Hasil penelitian ini sama dengan penelitian yang dilakukan oleh Sartika 2009 yang menyatakan bahwa pengetahuan dan sikap bidan terhadap etika dan
standar pelayanan berkategori baik 71,4. Akan tetapi terdapat perbedaan dengan hasil penelitian yang dilakukan oeh Karsi 2008 yang menyimpulkan
bahwa etika bidan masih berkategori kurang baik 45,4.
Tuntutan bahwa etik adalah hal penting dalam kebidanan salah satunya adalah karena bidan merupakan profesi yang bertanggung jawab terhadap
keputusan yang dibuat sehubungan dengan klien serta harus mempunyai tanggung jawab moral terhadap keputusan yang diambil. Untuk dapat menjalankan praktek
kebidanan dengan baik tidak hanya dibutuhkan pengetahuan klinik yang baik, serta pengetahuan yang up to date, tetapi bidan juga harus mempunyai
pemahaman isu etik dalam pelayanan kebidanan. Daryl Koehn dalam The Ground of Professional Ethics 2009 mengemukakan bahwa Bidan dikatakan profesional,
bila menerapkan etika dalam menjalankan praktek kebidanan. Bidan berada pada posisi yang baik, yaitu memfasilitasi pilihan klien dan membutuhkan peningkatan
pengetahuan tentang etika untuk menetapkan dalam strategi praktek kebidanan Wahyuningsih, 2006.
Bidan harus mempertimbangkan dan memasukkan unsur etik pada seluruh kegiatan asuhan yang diberikannya. Jika tidak, kewajibannya dalam memberi
asuhan sama sekali dianggap gagal. Walaupun mungkin hanya kasus kelalaian, bidan harus bertanggung jawab pada seluruh aspek asuhan Soepardan, 2007.

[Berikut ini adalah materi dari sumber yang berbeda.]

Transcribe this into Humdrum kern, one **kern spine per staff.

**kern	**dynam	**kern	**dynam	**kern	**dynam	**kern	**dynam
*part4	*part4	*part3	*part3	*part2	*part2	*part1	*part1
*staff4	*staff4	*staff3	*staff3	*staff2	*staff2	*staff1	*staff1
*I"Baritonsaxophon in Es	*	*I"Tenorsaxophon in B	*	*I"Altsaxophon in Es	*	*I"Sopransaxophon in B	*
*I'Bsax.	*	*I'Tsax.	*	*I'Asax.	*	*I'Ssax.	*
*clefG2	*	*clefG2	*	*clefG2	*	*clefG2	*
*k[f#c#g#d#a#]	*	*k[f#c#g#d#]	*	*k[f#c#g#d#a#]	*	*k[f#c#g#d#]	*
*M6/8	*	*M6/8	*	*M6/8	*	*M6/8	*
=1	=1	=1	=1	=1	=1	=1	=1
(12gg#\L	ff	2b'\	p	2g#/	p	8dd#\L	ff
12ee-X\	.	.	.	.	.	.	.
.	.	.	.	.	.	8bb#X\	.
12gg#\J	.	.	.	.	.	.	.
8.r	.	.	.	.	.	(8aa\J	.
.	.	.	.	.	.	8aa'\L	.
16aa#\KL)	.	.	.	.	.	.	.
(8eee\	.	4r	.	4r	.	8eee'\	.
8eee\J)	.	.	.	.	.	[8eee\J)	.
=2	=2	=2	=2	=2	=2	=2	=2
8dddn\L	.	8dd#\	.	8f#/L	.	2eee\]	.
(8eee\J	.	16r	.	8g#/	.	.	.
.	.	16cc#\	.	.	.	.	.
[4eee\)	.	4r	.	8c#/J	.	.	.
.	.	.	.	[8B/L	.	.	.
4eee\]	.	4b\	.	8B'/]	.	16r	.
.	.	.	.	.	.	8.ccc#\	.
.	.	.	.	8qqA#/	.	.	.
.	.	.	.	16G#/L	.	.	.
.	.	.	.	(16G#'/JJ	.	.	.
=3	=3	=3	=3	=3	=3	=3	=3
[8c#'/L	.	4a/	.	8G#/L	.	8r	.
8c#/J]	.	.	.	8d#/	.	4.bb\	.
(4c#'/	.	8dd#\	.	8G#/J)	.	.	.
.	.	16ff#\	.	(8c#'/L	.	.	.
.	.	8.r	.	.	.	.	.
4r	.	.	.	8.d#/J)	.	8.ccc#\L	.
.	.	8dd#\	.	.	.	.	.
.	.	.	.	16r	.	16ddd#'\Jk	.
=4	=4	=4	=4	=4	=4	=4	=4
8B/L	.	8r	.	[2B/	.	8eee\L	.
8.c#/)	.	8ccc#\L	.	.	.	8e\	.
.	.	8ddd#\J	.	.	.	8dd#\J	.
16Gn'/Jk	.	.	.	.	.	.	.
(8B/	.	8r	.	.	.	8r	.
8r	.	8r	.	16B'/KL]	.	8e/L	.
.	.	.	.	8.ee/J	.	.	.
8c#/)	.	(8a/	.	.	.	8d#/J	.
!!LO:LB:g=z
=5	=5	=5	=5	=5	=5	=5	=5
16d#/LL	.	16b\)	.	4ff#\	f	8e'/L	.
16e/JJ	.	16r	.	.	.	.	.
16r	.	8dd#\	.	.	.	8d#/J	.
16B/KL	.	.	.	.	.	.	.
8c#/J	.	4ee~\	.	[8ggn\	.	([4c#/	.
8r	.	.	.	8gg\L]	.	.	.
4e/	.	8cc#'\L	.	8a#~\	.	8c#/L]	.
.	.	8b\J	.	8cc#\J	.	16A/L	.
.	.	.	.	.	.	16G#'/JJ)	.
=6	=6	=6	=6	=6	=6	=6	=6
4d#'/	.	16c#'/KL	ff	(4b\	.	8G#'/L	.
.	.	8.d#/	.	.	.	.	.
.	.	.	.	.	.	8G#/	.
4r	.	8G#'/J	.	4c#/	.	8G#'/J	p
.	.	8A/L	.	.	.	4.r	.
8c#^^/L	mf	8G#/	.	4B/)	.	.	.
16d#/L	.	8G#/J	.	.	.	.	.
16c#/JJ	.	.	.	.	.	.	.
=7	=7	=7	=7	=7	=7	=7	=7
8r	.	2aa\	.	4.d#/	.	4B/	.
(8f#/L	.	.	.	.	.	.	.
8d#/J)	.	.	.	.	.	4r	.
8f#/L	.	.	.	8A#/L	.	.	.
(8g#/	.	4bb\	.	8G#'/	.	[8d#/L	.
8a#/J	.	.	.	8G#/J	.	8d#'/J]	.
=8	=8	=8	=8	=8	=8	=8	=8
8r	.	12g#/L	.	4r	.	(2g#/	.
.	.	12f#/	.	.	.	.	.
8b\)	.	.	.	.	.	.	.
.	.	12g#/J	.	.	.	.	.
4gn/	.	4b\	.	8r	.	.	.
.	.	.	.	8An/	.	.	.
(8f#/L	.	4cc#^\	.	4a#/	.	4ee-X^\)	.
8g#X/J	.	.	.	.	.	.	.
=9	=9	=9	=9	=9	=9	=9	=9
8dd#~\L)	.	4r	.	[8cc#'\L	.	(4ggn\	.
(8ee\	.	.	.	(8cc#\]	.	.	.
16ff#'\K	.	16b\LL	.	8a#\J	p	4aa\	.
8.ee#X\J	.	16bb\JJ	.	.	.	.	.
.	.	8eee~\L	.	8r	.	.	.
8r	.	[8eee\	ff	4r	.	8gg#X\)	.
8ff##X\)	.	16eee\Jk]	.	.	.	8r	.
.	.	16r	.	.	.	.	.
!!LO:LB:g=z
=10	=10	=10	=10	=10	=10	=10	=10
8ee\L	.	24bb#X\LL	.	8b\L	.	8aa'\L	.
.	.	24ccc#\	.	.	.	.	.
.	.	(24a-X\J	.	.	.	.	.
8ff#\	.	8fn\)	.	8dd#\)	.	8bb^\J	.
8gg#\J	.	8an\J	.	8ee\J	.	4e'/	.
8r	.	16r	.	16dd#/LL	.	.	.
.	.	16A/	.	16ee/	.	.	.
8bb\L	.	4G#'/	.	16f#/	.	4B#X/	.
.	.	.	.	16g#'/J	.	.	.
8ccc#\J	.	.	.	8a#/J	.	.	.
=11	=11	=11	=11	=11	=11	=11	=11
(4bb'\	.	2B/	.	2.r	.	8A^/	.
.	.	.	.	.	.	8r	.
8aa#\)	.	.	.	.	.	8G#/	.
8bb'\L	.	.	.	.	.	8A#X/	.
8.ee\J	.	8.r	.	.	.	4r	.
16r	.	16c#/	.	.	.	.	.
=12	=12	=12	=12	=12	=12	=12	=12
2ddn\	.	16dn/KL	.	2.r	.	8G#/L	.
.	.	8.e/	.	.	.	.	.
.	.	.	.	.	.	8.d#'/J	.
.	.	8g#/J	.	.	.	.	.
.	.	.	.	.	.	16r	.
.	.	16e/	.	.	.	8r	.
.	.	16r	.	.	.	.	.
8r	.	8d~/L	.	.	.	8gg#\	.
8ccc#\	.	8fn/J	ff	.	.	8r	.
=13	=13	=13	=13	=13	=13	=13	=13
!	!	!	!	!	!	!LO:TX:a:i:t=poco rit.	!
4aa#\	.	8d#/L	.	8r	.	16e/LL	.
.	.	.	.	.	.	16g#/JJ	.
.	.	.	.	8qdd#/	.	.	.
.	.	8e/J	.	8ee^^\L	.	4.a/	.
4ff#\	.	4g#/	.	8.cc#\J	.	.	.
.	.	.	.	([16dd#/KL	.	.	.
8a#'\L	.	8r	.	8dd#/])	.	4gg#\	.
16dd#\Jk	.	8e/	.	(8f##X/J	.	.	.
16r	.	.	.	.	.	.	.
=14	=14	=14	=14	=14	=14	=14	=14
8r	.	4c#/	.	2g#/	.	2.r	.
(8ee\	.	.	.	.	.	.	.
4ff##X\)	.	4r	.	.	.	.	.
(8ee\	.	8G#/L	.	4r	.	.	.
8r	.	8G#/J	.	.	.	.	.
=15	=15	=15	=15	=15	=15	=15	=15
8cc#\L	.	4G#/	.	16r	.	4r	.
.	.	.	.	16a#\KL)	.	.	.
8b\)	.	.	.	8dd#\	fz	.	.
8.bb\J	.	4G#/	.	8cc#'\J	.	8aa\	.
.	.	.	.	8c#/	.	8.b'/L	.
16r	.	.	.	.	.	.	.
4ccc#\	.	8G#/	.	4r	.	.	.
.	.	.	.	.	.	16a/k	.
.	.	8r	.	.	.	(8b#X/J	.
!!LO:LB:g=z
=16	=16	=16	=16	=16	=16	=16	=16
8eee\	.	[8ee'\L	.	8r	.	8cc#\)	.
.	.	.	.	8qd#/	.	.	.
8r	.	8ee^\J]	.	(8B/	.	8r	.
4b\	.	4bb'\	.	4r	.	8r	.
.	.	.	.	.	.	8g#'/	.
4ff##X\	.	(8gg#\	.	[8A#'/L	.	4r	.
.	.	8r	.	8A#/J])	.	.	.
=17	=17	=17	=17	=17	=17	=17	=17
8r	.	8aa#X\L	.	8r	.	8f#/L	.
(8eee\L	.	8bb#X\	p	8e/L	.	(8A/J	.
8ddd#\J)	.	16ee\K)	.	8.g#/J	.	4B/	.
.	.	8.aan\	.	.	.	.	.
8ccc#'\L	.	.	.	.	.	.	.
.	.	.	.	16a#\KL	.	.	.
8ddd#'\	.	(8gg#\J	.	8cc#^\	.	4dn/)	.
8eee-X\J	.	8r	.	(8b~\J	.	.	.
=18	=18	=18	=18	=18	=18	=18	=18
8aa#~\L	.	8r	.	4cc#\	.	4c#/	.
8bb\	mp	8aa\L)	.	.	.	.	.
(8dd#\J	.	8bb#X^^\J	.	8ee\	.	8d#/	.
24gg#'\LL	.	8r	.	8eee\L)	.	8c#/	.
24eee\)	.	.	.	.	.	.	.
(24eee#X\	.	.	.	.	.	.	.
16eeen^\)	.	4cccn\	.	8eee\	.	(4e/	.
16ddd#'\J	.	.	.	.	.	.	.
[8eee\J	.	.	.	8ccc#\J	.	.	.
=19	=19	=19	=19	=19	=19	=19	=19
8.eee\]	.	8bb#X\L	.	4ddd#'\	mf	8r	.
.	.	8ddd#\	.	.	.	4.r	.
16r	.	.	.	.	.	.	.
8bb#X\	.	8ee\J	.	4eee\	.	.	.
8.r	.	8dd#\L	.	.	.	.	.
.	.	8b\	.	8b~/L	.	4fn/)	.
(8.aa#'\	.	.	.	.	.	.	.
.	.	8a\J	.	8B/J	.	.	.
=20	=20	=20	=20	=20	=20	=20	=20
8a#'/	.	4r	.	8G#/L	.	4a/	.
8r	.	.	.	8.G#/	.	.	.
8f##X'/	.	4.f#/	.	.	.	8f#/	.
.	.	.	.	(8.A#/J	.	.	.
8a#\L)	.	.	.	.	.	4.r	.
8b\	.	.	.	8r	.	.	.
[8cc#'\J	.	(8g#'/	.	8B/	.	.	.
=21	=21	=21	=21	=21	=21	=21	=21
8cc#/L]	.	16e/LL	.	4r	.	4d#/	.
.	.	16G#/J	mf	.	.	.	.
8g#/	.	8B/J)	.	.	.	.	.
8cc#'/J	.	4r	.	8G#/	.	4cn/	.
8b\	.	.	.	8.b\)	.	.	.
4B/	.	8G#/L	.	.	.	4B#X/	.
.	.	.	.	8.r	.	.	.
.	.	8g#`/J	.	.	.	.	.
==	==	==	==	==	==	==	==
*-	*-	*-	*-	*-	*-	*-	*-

Untuk menghadapi pergeseran konsep“normal” dalam ilmu kebidanan, bidan harus memertimbangkan stuasi yang terjadi berdasarkan fakta ilmiah
evidence-based, karena mungkin saja tindakan yang dahulu dianggap abnormal sekarang sudah dianggap normal atau sebaliknya, dan tetap berpegang pada kode
etik dan standar profesi Soepardan, 2007.